2. Préparer la requête
La demande est adressée au juge des contentieux de la protection du lieu de résidence de la personne à protéger. Le dossier comporte notamment les informations utiles sur la personne, ses proches, sa situation personnelle et financière, ainsi que les pièces d’identité et l’acte de naissance demandés par la fiche officielle.
- Vérifier la juridiction compétente et le formulaire en vigueur sur Service-Public.fr ;
- réunir les pièces listées par l’administration ;
- décrire les difficultés observées de façon factuelle, sans poser soi-même de diagnostic ;
- conserver une copie du dossier transmis.
3. Laisser le juge instruire la situation
Le juge peut procéder à des auditions et demander des mesures d’instruction. Il décide ensuite s’il y a lieu d’ordonner une mesure de protection, de quelle nature, pour quelle durée et avec quelle personne chargée de la protection. La décision est notifiée aux personnes prévues par les règles applicables.
Tutelle, curatelle ou habilitation familiale ?
La tutelle n’est qu’une des mesures possibles. La curatelle peut correspondre à une situation dans laquelle la personne a besoin d’être assistée ou contrôlée dans certains actes, tandis que la tutelle repose sur une représentation plus étendue selon le jugement.
L’habilitation familiale permet à un proche autorisé par le juge d’assister ou de représenter la personne protégée. Elle peut être générale ou limitée à certains actes. Service-Public.fr indique qu’elle suppose notamment une altération des facultés et l’absence de solution suffisante parmi les mécanismes habituels de représentation.
Il ne faut pas choisir seul une mesure sur la seule base d’un article. Le juge peut retenir une autre protection si elle correspond mieux à la situation examinée.
Comment préparer la démarche avec respect ?
- Associer autant que possible le parent aux échanges et lui expliquer la démarche dans des termes compréhensibles ;
- séparer les faits observables, les documents disponibles et les interprétations personnelles ;
- protéger la confidentialité des informations médicales et financières ;
- demander au greffe ou à un professionnel compétent les informations procédurales qui dépendent du dossier.
Points de vigilance
Une tutelle concerne les droits et les intérêts d’une personne majeure. Elle ne doit pas être présentée comme un moyen de régler un conflit familial, de contourner la volonté d’un proche ou d’obtenir automatiquement la gestion de ses biens. La décision appartient au juge et dépend des éléments régulièrement produits au dossier.
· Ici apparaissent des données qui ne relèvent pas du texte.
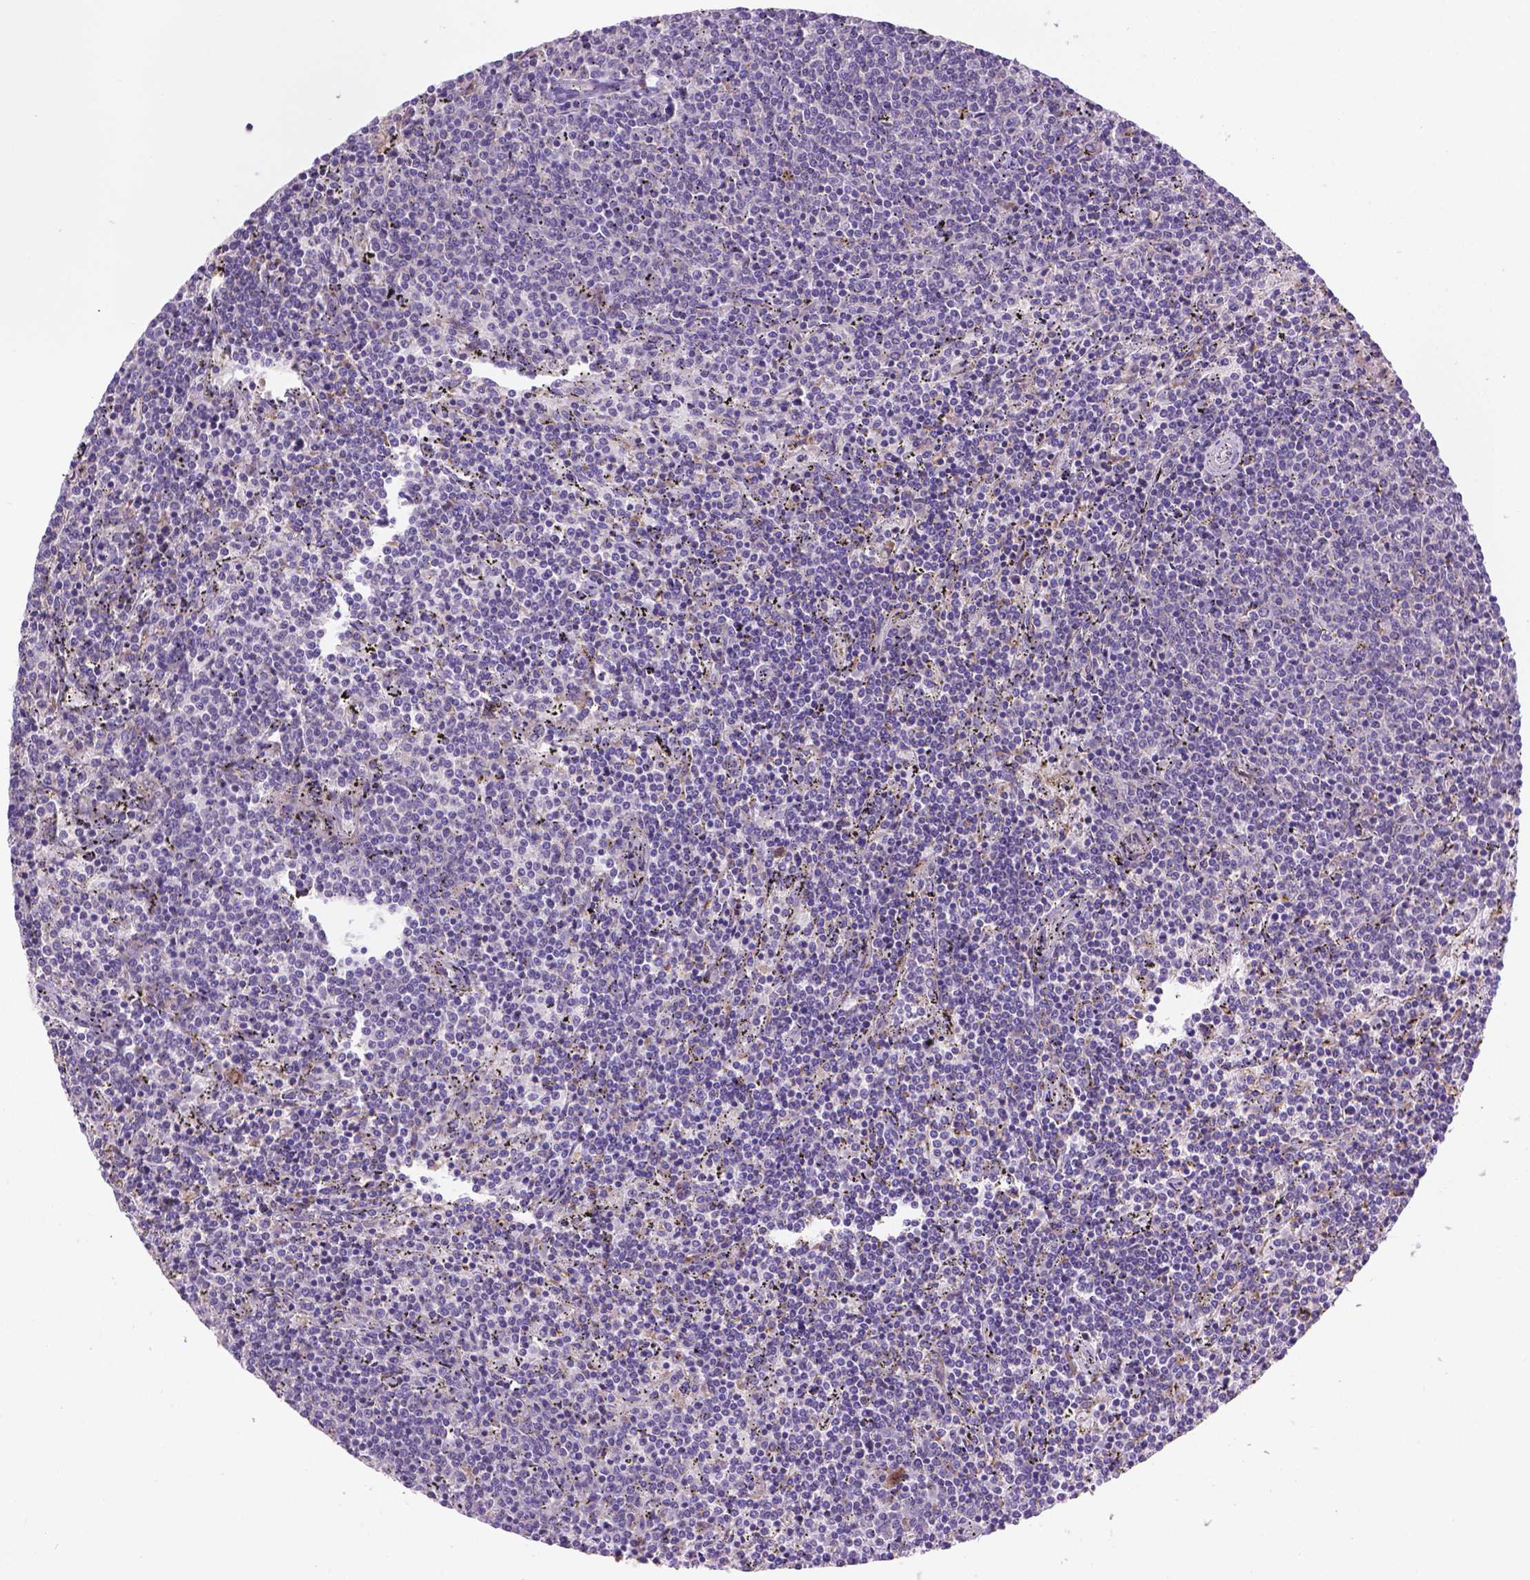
{"staining": {"intensity": "negative", "quantity": "none", "location": "none"}, "tissue": "lymphoma", "cell_type": "Tumor cells", "image_type": "cancer", "snomed": [{"axis": "morphology", "description": "Malignant lymphoma, non-Hodgkin's type, Low grade"}, {"axis": "topography", "description": "Spleen"}], "caption": "Malignant lymphoma, non-Hodgkin's type (low-grade) was stained to show a protein in brown. There is no significant positivity in tumor cells.", "gene": "CDH7", "patient": {"sex": "female", "age": 50}}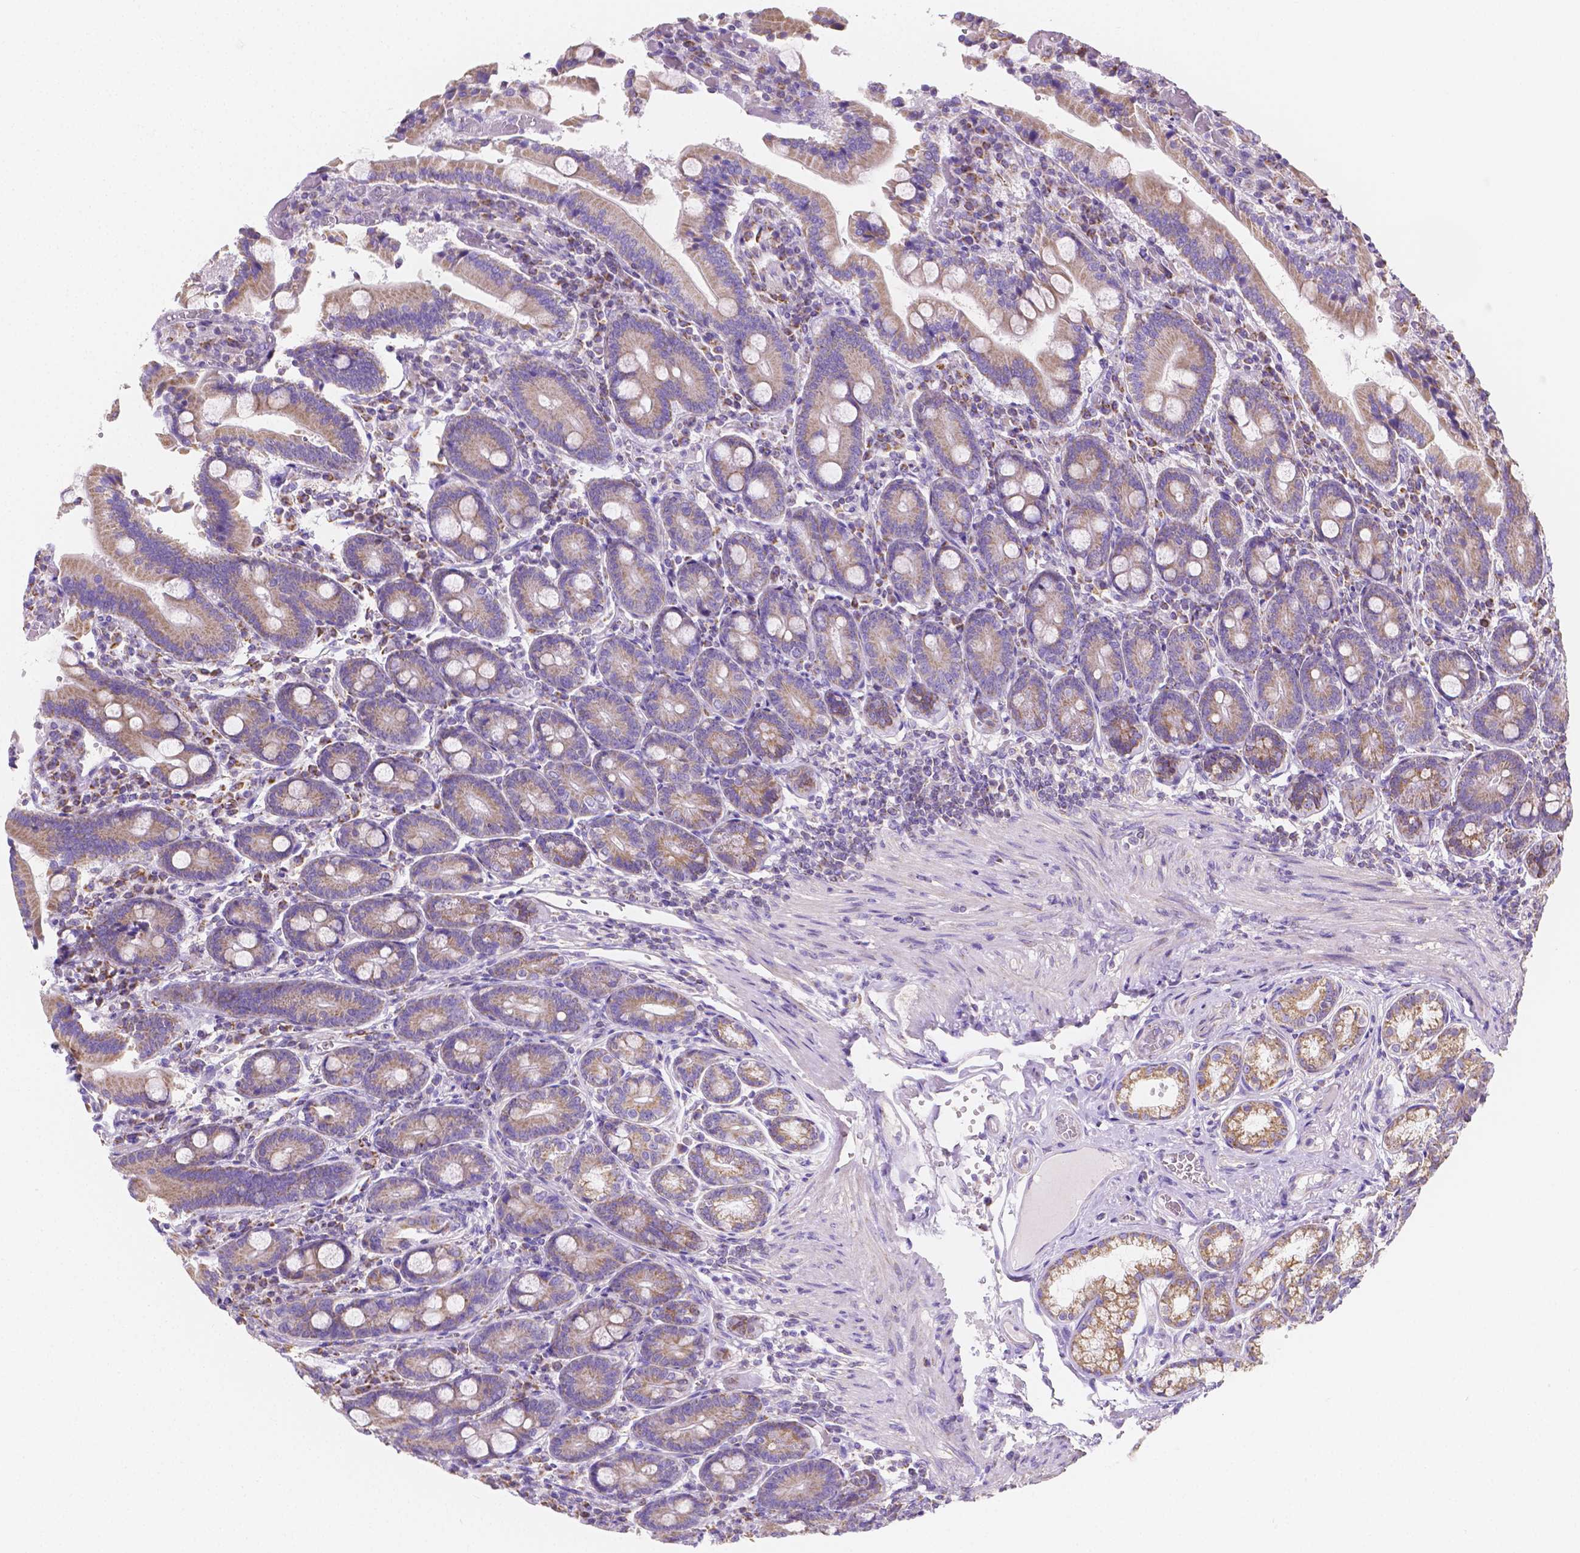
{"staining": {"intensity": "moderate", "quantity": ">75%", "location": "cytoplasmic/membranous"}, "tissue": "duodenum", "cell_type": "Glandular cells", "image_type": "normal", "snomed": [{"axis": "morphology", "description": "Normal tissue, NOS"}, {"axis": "topography", "description": "Duodenum"}], "caption": "Protein expression analysis of benign duodenum shows moderate cytoplasmic/membranous staining in approximately >75% of glandular cells. Using DAB (3,3'-diaminobenzidine) (brown) and hematoxylin (blue) stains, captured at high magnification using brightfield microscopy.", "gene": "SGTB", "patient": {"sex": "female", "age": 62}}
Les formulaires, coordonnées des juridictions et informations administratives pouvant être mis à jour, consultez les pages officielles ci-dessous avant toute démarche.
Sources
- Service-Public — rémunération ou dédommagement d’un aidant familial
- Service-Public — prestation de compensation du handicap (PCH)
À retenir : ce contenu présente des informations générales et ne permet pas de déterminer une éligibilité, un montant ou une démarche adaptée à une situation personnelle. Il ne remplace pas l’avis d’un professionnel de santé, de la MDPH ou de l’organisme compétent pour votre dossier.